### Directions
Among the entries below, one line contains "LA BOCCIOFILA FULGOR ORGANIZZA IL" and another contains "青少年心理：孩子一遇到考试就非常紧张该怎么办？". Transcribe those two lines and every line between them, exactly.

#### Stored data

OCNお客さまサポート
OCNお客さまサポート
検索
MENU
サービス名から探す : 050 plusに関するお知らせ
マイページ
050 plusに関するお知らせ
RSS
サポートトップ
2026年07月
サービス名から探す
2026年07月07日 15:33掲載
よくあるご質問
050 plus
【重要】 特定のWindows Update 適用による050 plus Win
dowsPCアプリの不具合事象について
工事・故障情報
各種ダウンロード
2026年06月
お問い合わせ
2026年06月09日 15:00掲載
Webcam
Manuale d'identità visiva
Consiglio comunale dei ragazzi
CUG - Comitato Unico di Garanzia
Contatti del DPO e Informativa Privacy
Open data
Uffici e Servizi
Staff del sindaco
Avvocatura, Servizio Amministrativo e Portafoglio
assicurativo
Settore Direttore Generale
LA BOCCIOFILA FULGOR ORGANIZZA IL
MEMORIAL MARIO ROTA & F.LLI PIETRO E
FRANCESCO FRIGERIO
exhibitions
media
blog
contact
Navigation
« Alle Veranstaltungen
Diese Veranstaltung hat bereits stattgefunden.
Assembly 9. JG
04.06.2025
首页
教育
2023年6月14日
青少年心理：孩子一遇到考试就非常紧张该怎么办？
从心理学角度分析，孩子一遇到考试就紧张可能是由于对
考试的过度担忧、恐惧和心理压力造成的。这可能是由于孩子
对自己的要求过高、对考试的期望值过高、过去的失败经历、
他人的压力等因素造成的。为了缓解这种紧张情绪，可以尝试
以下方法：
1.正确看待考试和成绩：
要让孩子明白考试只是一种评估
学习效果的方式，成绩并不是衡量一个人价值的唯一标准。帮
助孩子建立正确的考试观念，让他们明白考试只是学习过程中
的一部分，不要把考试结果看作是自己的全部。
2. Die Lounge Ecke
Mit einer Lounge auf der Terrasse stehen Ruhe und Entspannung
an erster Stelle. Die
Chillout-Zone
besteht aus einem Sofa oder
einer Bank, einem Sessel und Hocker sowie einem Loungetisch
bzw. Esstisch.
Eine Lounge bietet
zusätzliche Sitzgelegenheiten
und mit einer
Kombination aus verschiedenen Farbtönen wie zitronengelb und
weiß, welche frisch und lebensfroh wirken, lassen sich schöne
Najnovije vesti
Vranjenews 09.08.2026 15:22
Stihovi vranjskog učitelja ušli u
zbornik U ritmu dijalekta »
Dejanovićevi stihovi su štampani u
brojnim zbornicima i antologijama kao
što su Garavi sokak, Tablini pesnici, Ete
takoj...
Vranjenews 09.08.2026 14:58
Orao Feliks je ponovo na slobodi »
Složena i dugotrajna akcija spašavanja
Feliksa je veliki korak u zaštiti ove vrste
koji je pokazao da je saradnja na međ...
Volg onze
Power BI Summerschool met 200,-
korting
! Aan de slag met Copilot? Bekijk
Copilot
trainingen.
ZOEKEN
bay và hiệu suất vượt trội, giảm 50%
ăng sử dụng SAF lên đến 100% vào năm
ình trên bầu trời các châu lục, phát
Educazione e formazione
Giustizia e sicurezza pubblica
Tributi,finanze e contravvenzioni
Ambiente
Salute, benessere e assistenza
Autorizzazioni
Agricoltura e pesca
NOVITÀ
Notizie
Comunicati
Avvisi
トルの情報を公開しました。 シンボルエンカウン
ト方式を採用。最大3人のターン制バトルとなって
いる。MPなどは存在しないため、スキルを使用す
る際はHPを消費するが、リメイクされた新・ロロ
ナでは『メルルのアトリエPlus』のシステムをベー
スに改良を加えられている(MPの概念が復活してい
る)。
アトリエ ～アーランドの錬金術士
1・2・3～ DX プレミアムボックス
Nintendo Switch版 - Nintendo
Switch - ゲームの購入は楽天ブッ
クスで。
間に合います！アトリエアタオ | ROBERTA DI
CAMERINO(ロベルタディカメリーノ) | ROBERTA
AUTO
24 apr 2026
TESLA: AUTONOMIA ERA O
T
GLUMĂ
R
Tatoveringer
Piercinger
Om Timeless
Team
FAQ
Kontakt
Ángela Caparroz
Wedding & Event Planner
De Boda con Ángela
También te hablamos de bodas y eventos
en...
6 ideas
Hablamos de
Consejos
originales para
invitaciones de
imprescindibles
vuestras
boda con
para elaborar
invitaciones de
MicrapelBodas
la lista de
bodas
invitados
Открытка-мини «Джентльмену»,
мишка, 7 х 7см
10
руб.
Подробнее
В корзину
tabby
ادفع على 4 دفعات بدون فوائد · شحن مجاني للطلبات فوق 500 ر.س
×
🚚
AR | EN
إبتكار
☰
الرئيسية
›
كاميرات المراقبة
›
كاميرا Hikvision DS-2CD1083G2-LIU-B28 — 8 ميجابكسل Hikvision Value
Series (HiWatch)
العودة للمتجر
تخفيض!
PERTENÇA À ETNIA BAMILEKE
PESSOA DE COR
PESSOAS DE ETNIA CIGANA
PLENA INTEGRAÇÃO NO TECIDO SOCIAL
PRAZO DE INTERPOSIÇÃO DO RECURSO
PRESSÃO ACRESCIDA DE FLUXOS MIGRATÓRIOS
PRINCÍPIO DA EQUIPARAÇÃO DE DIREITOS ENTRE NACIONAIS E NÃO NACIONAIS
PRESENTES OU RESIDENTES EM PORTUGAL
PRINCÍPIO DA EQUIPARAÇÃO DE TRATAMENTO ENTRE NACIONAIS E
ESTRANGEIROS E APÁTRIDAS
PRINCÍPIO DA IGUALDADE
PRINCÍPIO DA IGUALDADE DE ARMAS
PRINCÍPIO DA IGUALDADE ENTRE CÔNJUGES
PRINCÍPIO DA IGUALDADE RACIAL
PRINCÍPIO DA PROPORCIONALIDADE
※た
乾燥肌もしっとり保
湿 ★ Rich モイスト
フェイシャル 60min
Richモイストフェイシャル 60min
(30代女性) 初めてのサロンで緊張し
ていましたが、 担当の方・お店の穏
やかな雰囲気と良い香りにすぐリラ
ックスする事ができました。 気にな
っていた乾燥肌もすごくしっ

########

### Output
LA BOCCIOFILA FULGOR ORGANIZZA IL
MEMORIAL MARIO ROTA & F.LLI PIETRO E
FRANCESCO FRIGERIO
exhibitions
media
blog
contact
Navigation
« Alle Veranstaltungen
Diese Veranstaltung hat bereits stattgefunden.
Assembly 9. JG
04.06.2025
首页
教育
2023年6月14日
青少年心理：孩子一遇到考试就非常紧张该怎么办？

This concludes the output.